Collected data
────────────────────
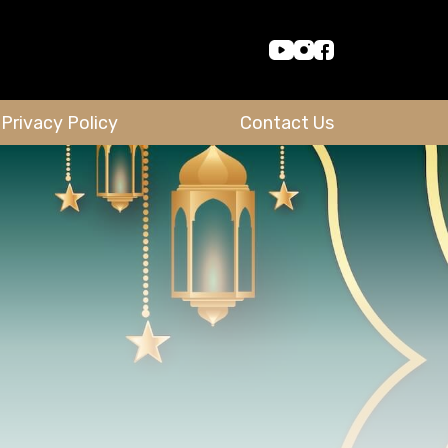
Privacy Policy
Contact Us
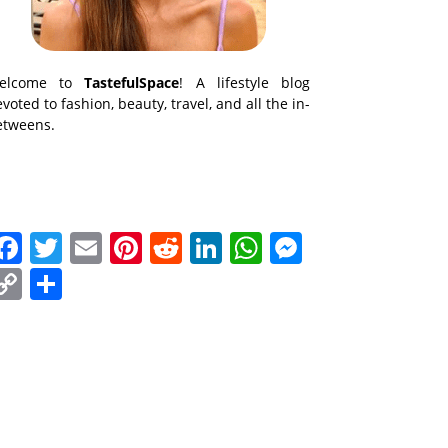
elcome to
TastefulSpace
! A lifestyle blog
voted to fashion, beauty, travel, and all the in-
etweens.
Facebook
Twitter
Email
Pinterest
Reddit
LinkedIn
WhatsApp
Messenge
Copy
Share
Link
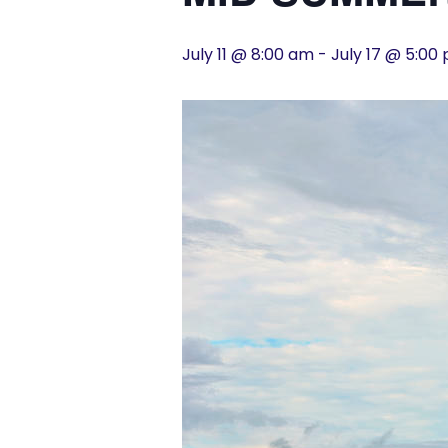
History
July 11 @ 8:00 am
-
July 17 @ 5:00
Cruises
Photo
Gallery
News
Contact
Us
Log
In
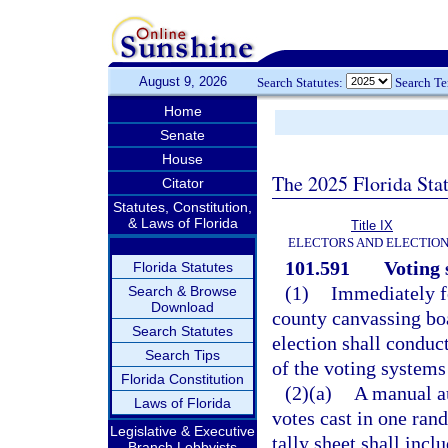
August 9, 2026
Search Statutes:
Search T
Home
Senate
House
The 2025 Florida Sta
Citator
Statutes, Constitution,
& Laws of Florida
Title IX
ELECTORS AND ELECTIO
101.591
Voting 
Florida Statutes
(1)
Immediately fo
Search & Browse
Download
county canvassing boa
Search Statutes
election shall conduc
Search Tips
of the voting systems
Florida Constitution
(2)(a)
A manual au
Laws of Florida
votes cast in one ran
Legislative & Executive
tally sheet shall incl
Branch Lobbyists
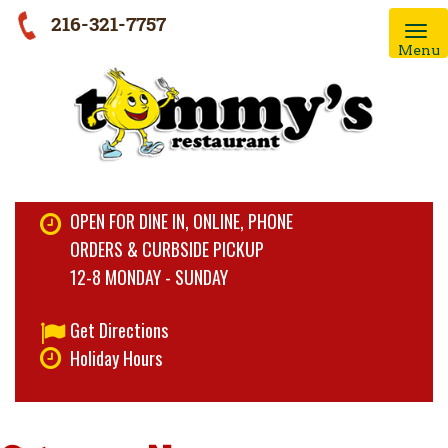
216-321-7757
Menu
OPEN FOR DINE IN, ONLINE, PHONE
ORDERS & CURBSIDE PICKUP
12-8 MONDAY - SUNDAY
Get Directions
Holiday Hours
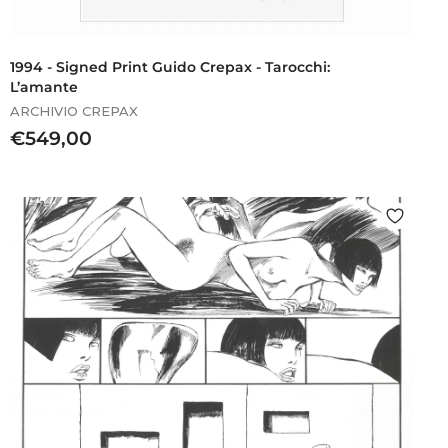
1994 - Signed Print Guido Crepax - Tarocchi:
L’amante
ARCHIVIO CREPAX
€
€549,00
5
4
9
,
0
0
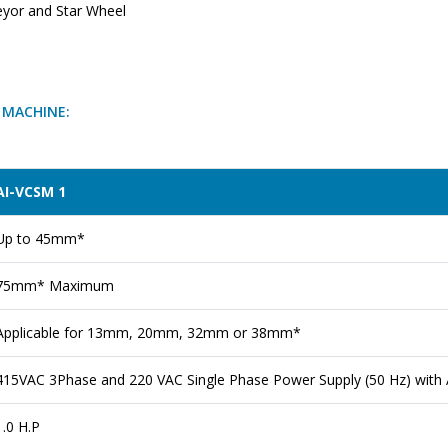
eyor and Star Wheel
G MACHINE:
AI-VCSM 1
Up to 45mm*
75mm* Maximum
Applicable for 13mm, 20mm, 32mm or 38mm*
415VAC 3Phase and 220 VAC Single Phase Power Supply (50 Hz) with A
1.0 H.P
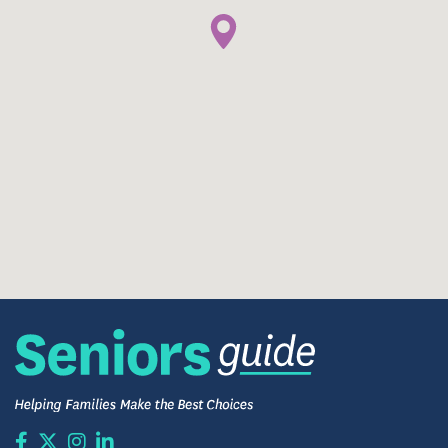
Complimentary Washers and Dryers
Life Enrichment Programs
Salon and Spa On-Site
Fire Safety and Security System
Pet-Friendly Apartments
Community Computer with Internet Access
Fitness Center
Community Library
And More!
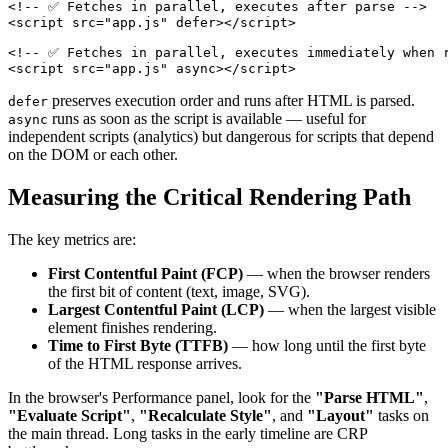
<!-- ✅ Fetches in parallel, executes after parse -->
<
script
src
=
"
app.js
"
defer
>
</
script
>
<!-- ✅ Fetches in parallel, executes immediately when 
<
script
src
=
"
app.js
"
async
>
</
script
>
preserves execution order and runs after HTML is parsed.
defer
runs as soon as the script is available — useful for
async
independent scripts (analytics) but dangerous for scripts that depend
on the DOM or each other.
Measuring the Critical Rendering Path
The key metrics are:
First Contentful Paint (FCP)
— when the browser renders
the first bit of content (text, image, SVG).
Largest Contentful Paint (LCP)
— when the largest visible
element finishes rendering.
Time to First Byte (TTFB)
— how long until the first byte
of the HTML response arrives.
In the browser's Performance panel, look for the
"Parse HTML"
,
"Evaluate Script"
,
"Recalculate Style"
, and
"Layout"
tasks on
the main thread. Long tasks in the early timeline are CRP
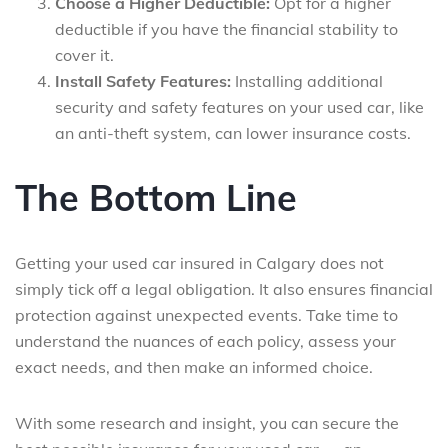
Choose a Higher Deductible:
Opt for a higher
deductible if you have the financial stability to
cover it.
Install Safety Features:
Installing additional
security and safety features on your used car, like
an anti-theft system, can lower insurance costs.
The Bottom Line
Getting your used car insured in Calgary does not
simply tick off a legal obligation. It also ensures financial
protection against unexpected events. Take time to
understand the nuances of each policy, assess your
exact needs, and then make an informed choice.
With some research and insight, you can secure the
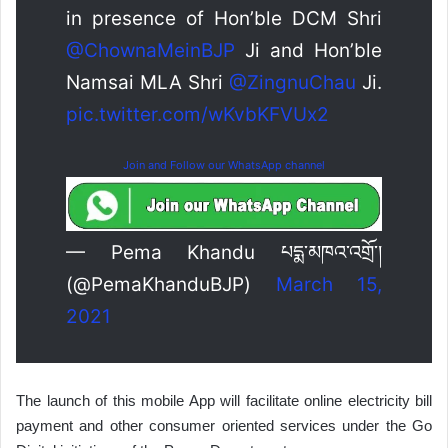
in presence of Hon’ble DCM Shri
@ChownaMeinBJP
Ji and Hon’ble
Namsai MLA Shri
@ZingnuChau
Ji.
pic.twitter.com/wKvbKFVUx2
Join and Follow our WhatsApp channel
— Pema Khandu པདྨ་མཁའ་འགྲོ་།
(@PemaKhanduBJP)
March 15,
2021
The launch of this mobile App will facilitate online electricity bill
payment and other consumer oriented services under the Go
────────────────────
Your instructions> From the first line through the line with "votes cast in one ran", output those lines of the entries above exactly, and nothing else, with the pictures left out.

Task result>
Privacy Policy
Contact Us
elcome to
TastefulSpace
! A lifestyle blog
voted to fashion, beauty, travel, and all the in-
etweens.
Facebook
Twitter
Email
Pinterest
Reddit
LinkedIn
WhatsApp
Messenge
Copy
Share
Link
History
July 11 @ 8:00 am
-
July 17 @ 5:00
Cruises
Photo
Gallery
News
Contact
Us
Log
In
August 9, 2026
Search Statutes:
Search T
Home
Senate
House
The 2025 Florida Sta
Citator
Statutes, Constitution,
& Laws of Florida
Title IX
ELECTORS AND ELECTIO
101.591
Voting 
Florida Statutes
(1)
Immediately fo
Search & Browse
Download
county canvassing boa
Search Statutes
election shall conduc
Search Tips
of the voting systems
Florida Constitution
(2)(a)
A manual au
Laws of Florida
votes cast in one ran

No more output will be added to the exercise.